The Importance of Being Inverted: Gay Days at Amusement Parks, Part 1
Princess for a day...
The tableau downshifts from a rosy cheek-to-cheek portrait to trial by combat as crowned heads rotate until eyes are locked in a Mexican standoff. The crowd quiets and the camera shutter recording it all becomes audible. Atop the head of one princess balances a standard issue Walt Disney Company crown, atop the other sits its inferior gift shop answer: a ribbon-wrapped tiara headband retailing for $10.50.
"Work, ’Rella!" screams a reveler in an outsized red T-shirt leaning against the castle wall and the whole mess threatens to break out into a battle royal. Finally, Fake Crown breaks the gaze and drops into a squat, hopping forward on bent knees, arms flying around the head as hands pop various Madonna-like vogue positions about the face.
Cinderella has just been shablammed...and in her own courtyard no less. Welcome to Gay Days at Walt Disney World, that special time of year on the first Saturday of June when "The Most Magical Place On Earth" moves that much closer to Siegfried & Roy.
Red T-Shirts As Far as the Eye Can See
According to Time Magazine, the first Gay Day in 1991 drew 3,000 red-shirted locals to Orlando-area theme parks. By 1995, that number swelled to 10,000, while 2010 saw 150,000 LGBT visitors along with friends, family and allies descend for the six-day gathering.
In 1997, the Southern Baptist Convention, whose 16 million members make it the Avis of U.S. Christian groups, even signed on to become the in-house boycott before throwing up their folded hands and dropping the matter in 2005.
But is the personal political? And was there an inciting incident a la Stonewall that kicked off the first Gay Days? "The original idea for Gay Days at Disney World was not politically oriented," Eddie Shapiro explains. "They were not thinking it would get big like it has.
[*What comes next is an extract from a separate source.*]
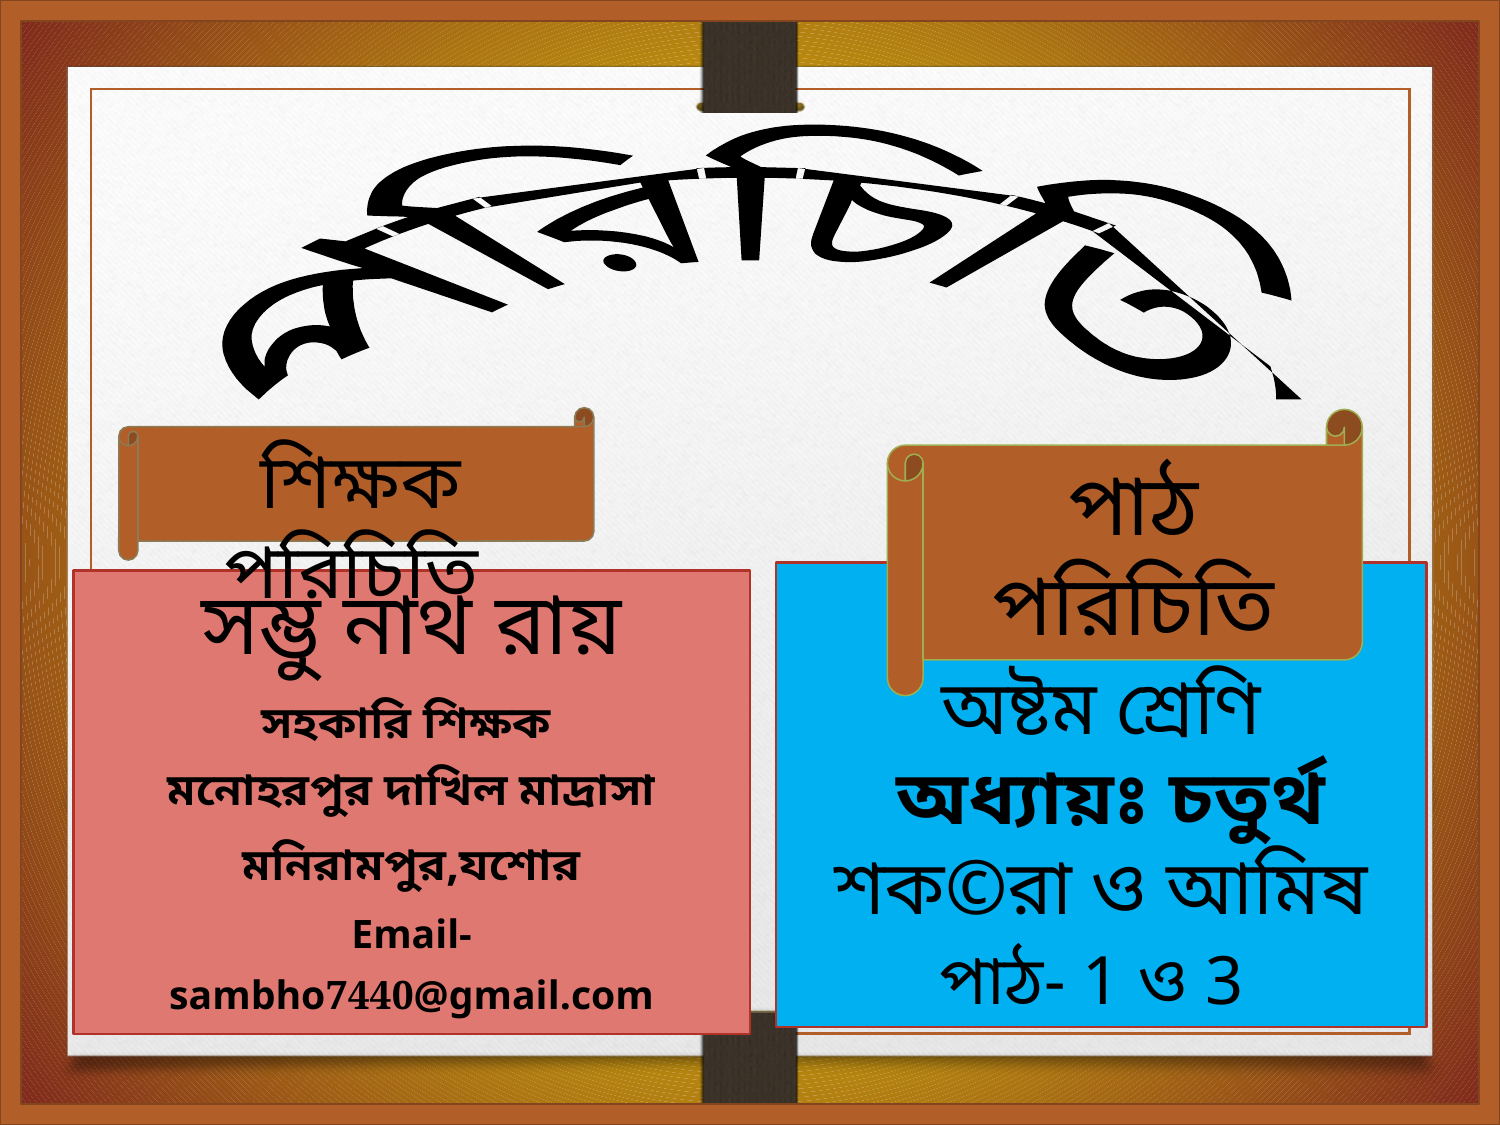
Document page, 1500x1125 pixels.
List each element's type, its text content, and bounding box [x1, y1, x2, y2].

They just reached out to a bunch of their friends and thought it would be fun if a few hundred people showed up in red shirts."
Shapiro not only runs the three-day West Coast equivalent called Gay Days Anaheim (October 4-6) but has literally written the book on Disney and gays called Queens in the Kingdom. He explains that Orlando’s original Gay Days organizer, improbably named Doug Swallow, chose the red shirt. "Red stands out and you’re able to spot people from afar."
Land Versus World
There are some differences between the Gay Days Shapiro operates out of Anaheim and the six-day affair that takes place at Disney World. First off, the Disney World promoters are very hands-off once participants are inside the parks while Shapiro loads up his day with in-park meet-ups like a lesbian ice cream social or bear’s ride on Splash Mountain.
With attendance below 50,000, it could be that Shapiro has an imperative whereas the big show doesn’t need to corral park guests to achieve critical mass.
"You feel it even before you get into the park," says Sal Cantor, a New Yorker who travels to Orlando for Gay Days every year. "Just waiting for the monorail to get to the front gate, all you see are red shirts. The last time I felt that feeling of city doubling as gay Utopia was waiting for the Metro during the March on Washington in 1993."